§ Records shown:
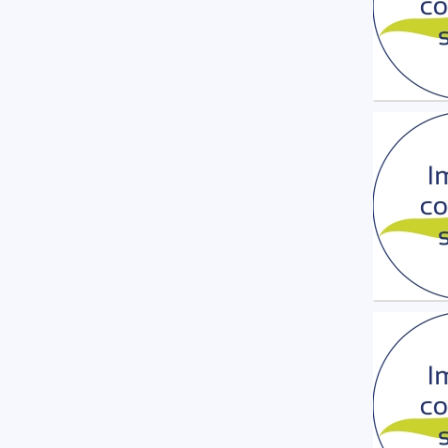
Ran B
U moe
Ran Bu
U moe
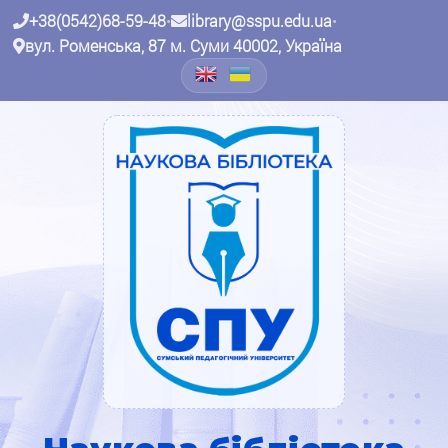
+38(0542)68-59-48
•
library@sspu.edu.ua
•
вул. Роменська, 87 м. Суми 40002, Україна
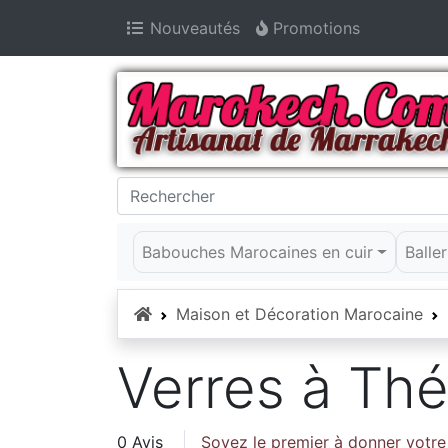
Nouveautés
Promotions
Babouches Marocaines en cuir
Balle
Accueil
Maison et Décoration Marocaine
Verres à Thé
0 Avis
Soyez le premier à donner votre 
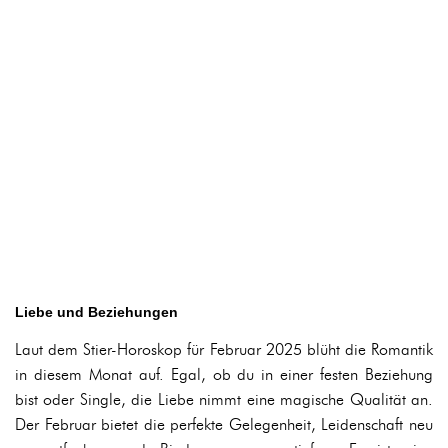
Liebe und Beziehungen
Laut dem Stier-Horoskop für Februar 2025 blüht die Romantik
in diesem Monat auf. Egal, ob du in einer festen Beziehung
bist oder Single, die Liebe nimmt eine magische Qualität an.
Der Februar bietet die perfekte Gelegenheit, Leidenschaft neu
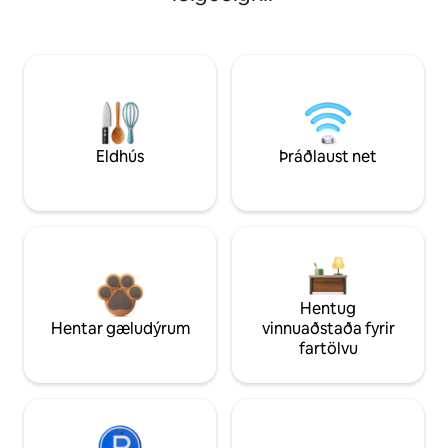
Eldhús
Þráðlaust net
Hentug
Hentar gæludýrum
vinnuaðstaða fyrir
fartölvu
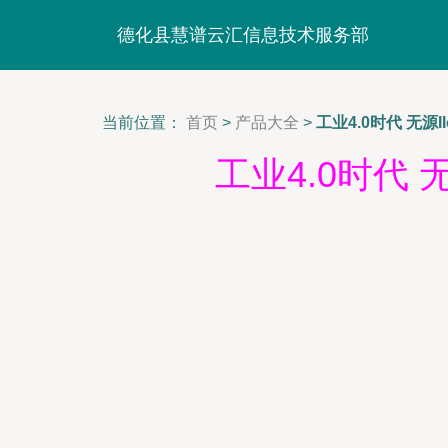
德化县慧谱云汇信息技术服务部
当前位置：
首页
>
产品大全
>
工业4.0时代 无
工业4.0时代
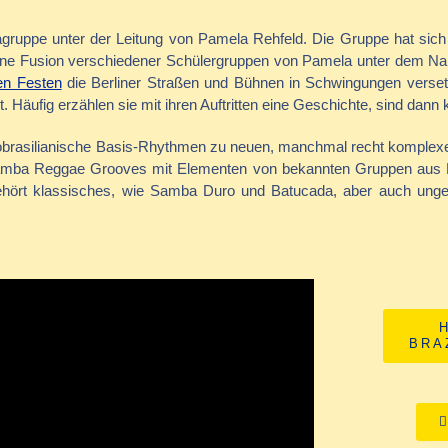
bagruppe unter der Leitung von Pamela Rehfeld. Die Gruppe hat s
 eine Fusion verschiedener Schülergruppen von Pamela unter dem N
ten Festen
die Berliner Straßen und Bühnen in Schwingungen verse
lt. Häufig erzählen sie mit ihren Auftritten eine Geschichte, sind da
obrasilianische Basis-Rhythmen zu neuen, manchmal recht komplexe
mba Reggae Grooves mit Elementen von bekannten Gruppen aus B
ehört klassisches, wie Samba Duro und Batucada, aber auch unge
BRA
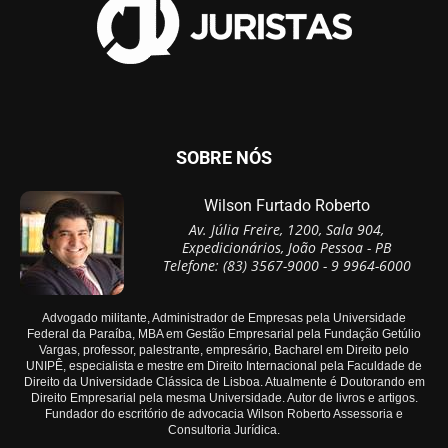
SOBRE NÓS
Wilson Furtado Roberto
Av. Júlia Freire, 1200, Sala 904,
Expedicionários, João Pessoa - PB
Telefone: (83) 3567-9000 - 9 9964-6000
Advogado militante, Administrador de Empresas pela Universidade
Federal da Paraíba, MBA em Gestão Empresarial pela Fundação Getúlio
Vargas, professor, palestrante, empresário, Bacharel em Direito pelo
UNIPÊ, especialista e mestre em Direito Internacional pela Faculdade de
Direito da Universidade Clássica de Lisboa. Atualmente é Doutorando em
Direito Empresarial pela mesma Universidade. Autor de livros e artigos.
Fundador do escritório de advocacia Wilson Roberto Assessoria e
Consultoria Jurídica.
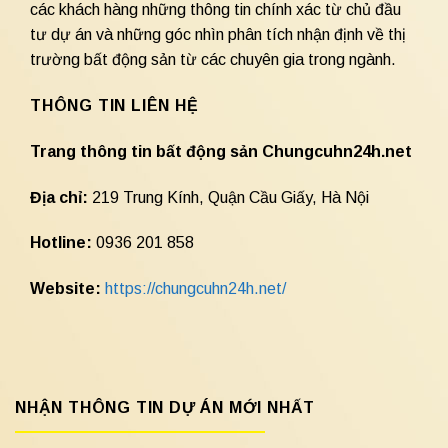
các khách hàng những thông tin chính xác từ chủ đầu
tư dự án và những góc nhìn phân tích nhận định về thị
trường bất động sản từ các chuyên gia trong ngành.
THÔNG TIN LIÊN HỆ
Trang thông tin bất động sản Chungcuhn24h.net
Địa chỉ:
219 Trung Kính, Quận Cầu Giấy, Hà Nội
Hotline:
0936 201 858
Website:
https://chungcuhn24h.net/
NHẬN THÔNG TIN DỰ ÁN MỚI NHẤT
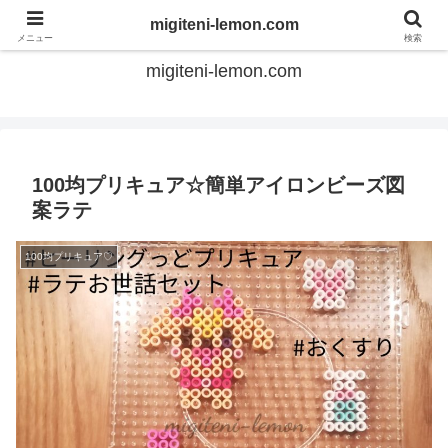
てのひらアイロンビーズ
migiteni-lemon.com
メニュー
検索
migiteni-lemon.com
100均プリキュア☆簡単アイロンビーズ図
案ラテ
100均プリキュア♡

§ Assigned task: Write out every item above again, swapping "Pamela" for "Pam" wherever it appears and keeping everything else the same. Leave the pictures out.

§ Your solution:
Ran B
U moe
Ran Bu
U moe
+38(0542)68-59-48
•
library@sspu.edu.ua
•
вул. Роменська, 87 м. Суми 40002, Україна
Nouveautés
Promotions
Babouches Marocaines en cuir
Balle
Accueil
Maison et Décoration Marocaine
Verres à Thé
0 Avis
Soyez le premier à donner votre 
Liebe und Beziehungen
Laut dem Stier-Horoskop für Februar 2025 blüht die Romantik
in diesem Monat auf. Egal, ob du in einer festen Beziehung
bist oder Single, die Liebe nimmt eine magische Qualität an.
Der Februar bietet die perfekte Gelegenheit, Leidenschaft neu
Eldhús
Þráðlaust net
Hentug
Hentar gæludýrum
vinnuaðstaða fyrir
fartölvu
德化县慧谱云汇信息技术服务部
当前位置：
首页
>
产品大全
>
工业4.0时代 无
工业4.0时代
bagruppe unter der Leitung von Pam Rehfeld. Die Gruppe hat s
 eine Fusion verschiedener Schülergruppen von Pam unter dem N
ten Festen
die Berliner Straßen und Bühnen in Schwingungen verse
lt. Häufig erzählen sie mit ihren Auftritten eine Geschichte, sind da
obrasilianische Basis-Rhythmen zu neuen, manchmal recht komplexe
mba Reggae Grooves mit Elementen von bekannten Gruppen aus B
ehört klassisches, wie Samba Duro und Batucada, aber auch unge
BRA
SOBRE NÓS
Wilson Furtado Roberto
Av. Júlia Freire, 1200, Sala 904,
Expedicionários, João Pessoa - PB
Telefone: (83) 3567-9000 - 9 9964-6000
Advogado militante, Administrador de Empresas pela Universidade
Federal da Paraíba, MBA em Gestão Empresarial pela Fundação Getúlio
Vargas, professor, palestrante, empresário, Bacharel em Direito pelo
UNIPÊ, especialista e mestre em Direito Internacional pela Faculdade de
Direito da Universidade Clássica de Lisboa. Atualmente é Doutorando em
Direito Empresarial pela mesma Universidade. Autor de livros e artigos.
Fundador do escritório de advocacia Wilson Roberto Assessoria e
Consultoria Jurídica.
các khách hàng những thông tin chính xác từ chủ đầu
tư dự án và những góc nhìn phân tích nhận định về thị
trường bất động sản từ các chuyên gia trong ngành.
THÔNG TIN LIÊN HỆ
Trang thông tin bất động sản Chungcuhn24h.net
Địa chỉ:
219 Trung Kính, Quận Cầu Giấy, Hà Nội
Hotline:
0936 201 858
Website:
https://chungcuhn24h.net/
NHẬN THÔNG TIN DỰ ÁN MỚI NHẤT
てのひらアイロンビーズ
migiteni-lemon.com
メニュー
検索
migiteni-lemon.com
100均プリキュア☆簡単アイロンビーズ図
案ラテ
100均プリキュア♡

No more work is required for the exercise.